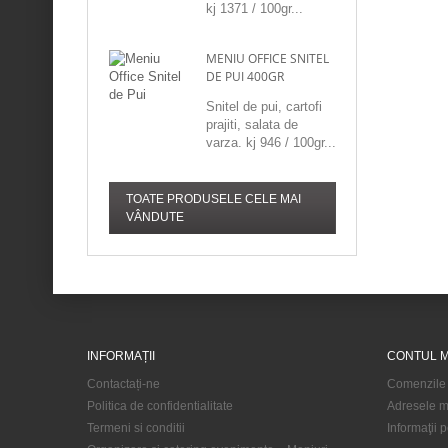
kj 1371 / 100gr...
MENIU OFFICE SNITEL
DE PUI 400GR
Snitel de pui, cartofi
prajiti, salata de
varza. kj 946 / 100gr...
TOATE PRODUSELE CELE MAI
VÂNDUTE
INFORMAȚII
CONTUL 
Contactați-ne
Comenzile
Politica de confidentialitate
Adresele m
Termeni si conditii
Informaţii 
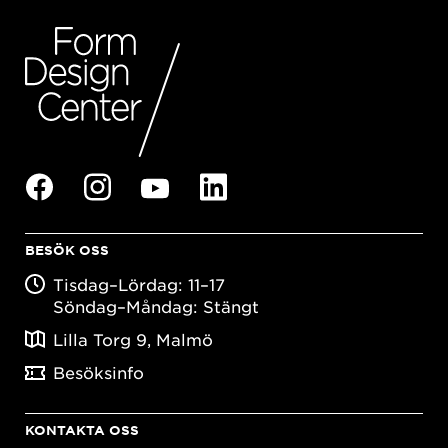
BESÖK OSS
Tisdag–Lördag: 11–17
Söndag–Måndag: Stängt
Lilla Torg 9, Malmö
Besöksinfo
KONTAKTA OSS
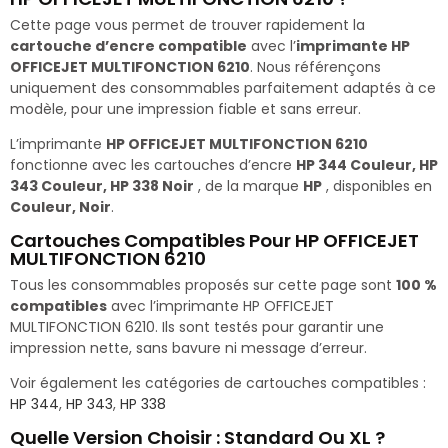
Cette page vous permet de trouver rapidement la
cartouche d’encre compatible
avec l’
imprimante HP
OFFICEJET MULTIFONCTION 6210
. Nous référençons
uniquement des consommables parfaitement adaptés à ce
modèle, pour une impression fiable et sans erreur.
L’imprimante
HP OFFICEJET MULTIFONCTION 6210
fonctionne avec les cartouches d’encre
HP 344 Couleur, HP
343 Couleur, HP 338 Noir
, de la marque
HP
, disponibles en
Couleur, Noir
.
Cartouches Compatibles Pour HP OFFICEJET
MULTIFONCTION 6210
Tous les consommables proposés sur cette page sont
100 %
compatibles
avec l’imprimante HP OFFICEJET
MULTIFONCTION 6210. Ils sont testés pour garantir une
impression nette, sans bavure ni message d’erreur.
Voir également les catégories de cartouches compatibles :
HP 344
,
HP 343
,
HP 338
Quelle Version Choisir : Standard Ou XL ?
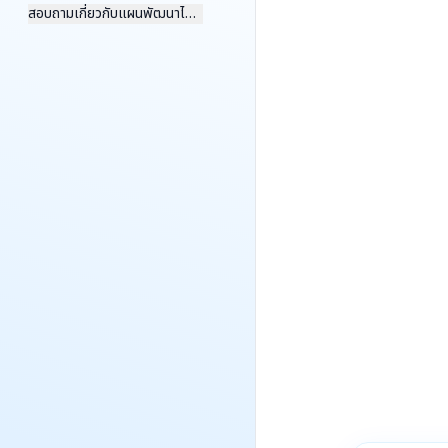
สอบถามเกี่ยวกับแผนพัฒนาไฟฟ้า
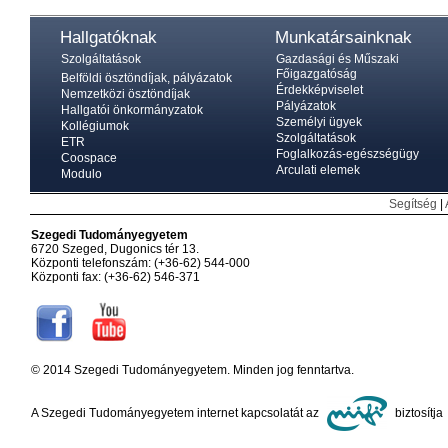
Hallgatóknak
Munkatársainknak
Szolgáltatások
Gazdasági és Műszaki
Főigazgatóság
Belföldi ösztöndíjak, pályázatok
Érdekképviselet
Nemzetközi ösztöndíjak
Pályázatok
Hallgatói önkormányzatok
Személyi ügyek
Kollégiumok
Szolgáltatások
ETR
Foglalkozás-egészségügy
Coospace
Arculati elemek
Modulo
Segítség
|
Szegedi Tudományegyetem
6720 Szeged, Dugonics tér 13.
Központi telefonszám: (+36-62) 544-000
Központi fax: (+36-62) 546-371
© 2014 Szegedi Tudományegyetem. Minden jog fenntartva.
A Szegedi Tudományegyetem internet kapcsolatát az
biztosítja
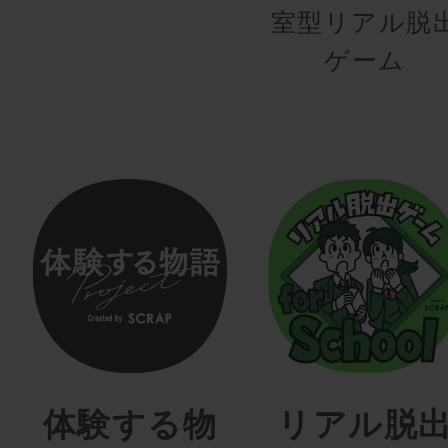
室型リアル脱
ゲーム
体験する物
リアル脱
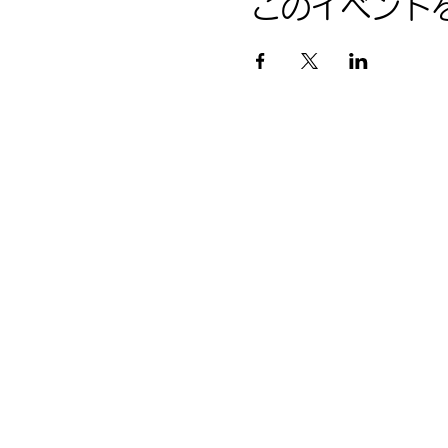
このイベント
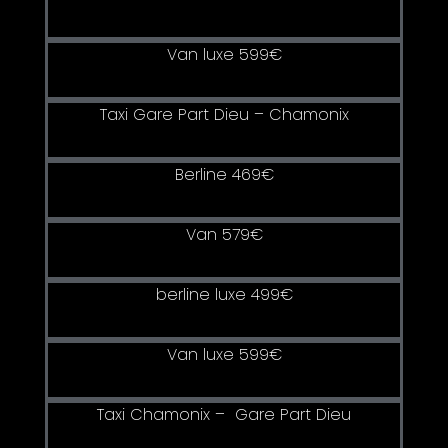
Van luxe 599€
Taxi Gare Part Dieu – Chamonix
Berline 469€
Van 579€
berline luxe 499€
Van luxe 599€
Taxi Chamonix
– Gare Part Dieu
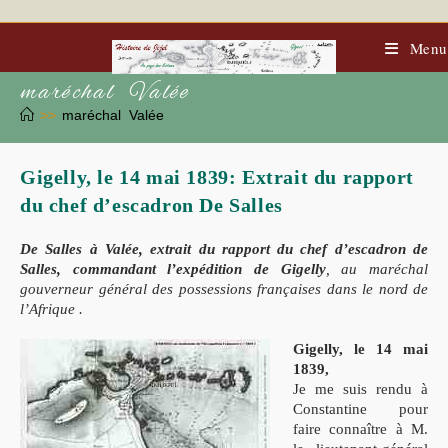
Skip
to
content
Menu
maréchal Valée
>>
maréchal Valée
Gigelly, le 14 mai 1839: Extrait du rapport
du chef d’escadron De Salles
De Salles à Valée, extrait du rapport du chef d’escadron de
Salles, commandant l’expédition
de Gigelly
, au maréchal
gouverneur général des possessions françaises dans le nord de
l’Afrique .
Gigelly, le 14 mai
1839,
Je me suis rendu à
Constantine pour
faire connaître à M.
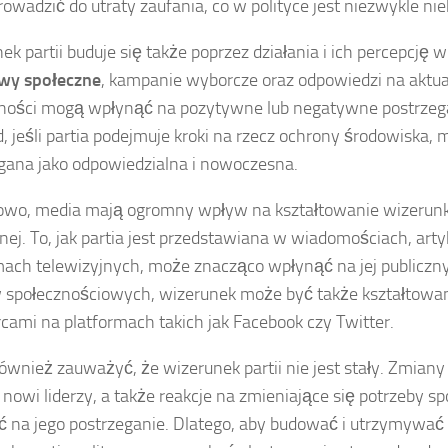
owadzić do utraty zaufania, co w polityce jest niezwykle nie
ek partii buduje się także poprzez działania i ich percepcję 
ywy społeczne
, kampanie wyborcze oraz odpowiedzi na aktu
ności mogą wpłynąć na pozytywne lub negatywne postrzegan
d, jeśli partia podejmuje kroki na rzecz ochrony środowiska,
gana jako odpowiedzialna i nowoczesna.
wo, media mają ogromny wpływ na kształtowanie wizerunku
znej. To, jak partia jest przedstawiana w wiadomościach, art
ach telewizyjnych, może znacząco wpłynąć na jej publiczny
społecznościowych, wizerunek może być także kształtowany
cami na platformach takich jak Facebook czy Twitter.
ównież zauważyć, że wizerunek partii nie jest stały. Zmiany
i, nowi liderzy, a także reakcje na zmieniające się potrzeby
 na jego postrzeganie. Dlatego, aby budować i utrzymywa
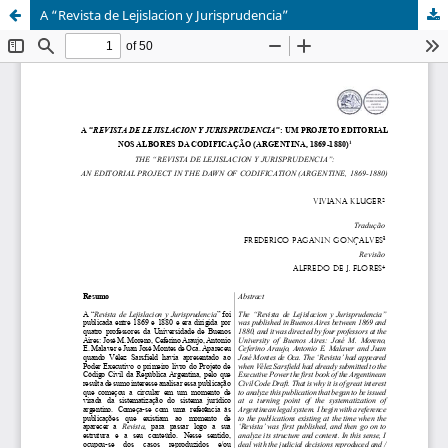
A “Revista de Lejislacion y Jurisprudencia”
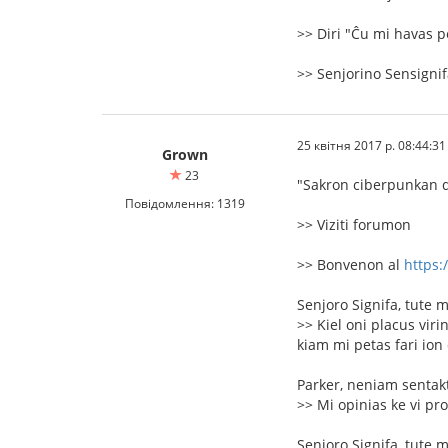
>> Diri "Ĉu mi havas 
>> Senjorino Sensignifa
25 квітня 2017 р. 08:44:31
Grown
23
"Sakron ciberpunkan de
Повідомлення: 1319
>> Viziti forumon
>> Bonvenon al
https:
Senjoro Signifa, tute 
>> Kiel oni placus vir
kiam mi petas fari ion
Parker, neniam sentakt
>> Mi opinias ke vi pro
Senjoro Signifa, tute 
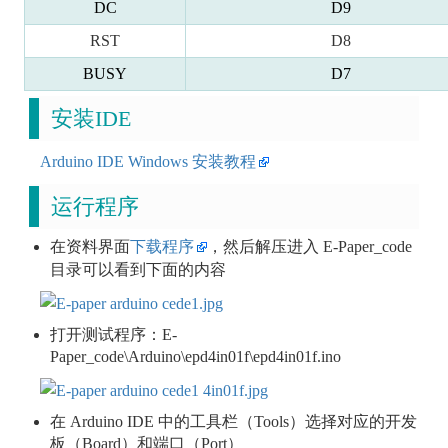
DC
D9
RST
D8
BUSY
D7
安装IDE
Arduino IDE Windows 安装教程
运行程序
在资料界面
下载程序
，然后解压进入 E-Paper_code
目录可以看到下面的内容
打开测试程序：E-
Paper_code\Arduino\epd4in01f\epd4in01f.ino
在 Arduino IDE 中的工具栏（Tools）选择对应的开发
板（Board）和端口（Port）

______________________________

Count the lines in the data above that contain the string "encre", matching case exactly. Give only the number.

2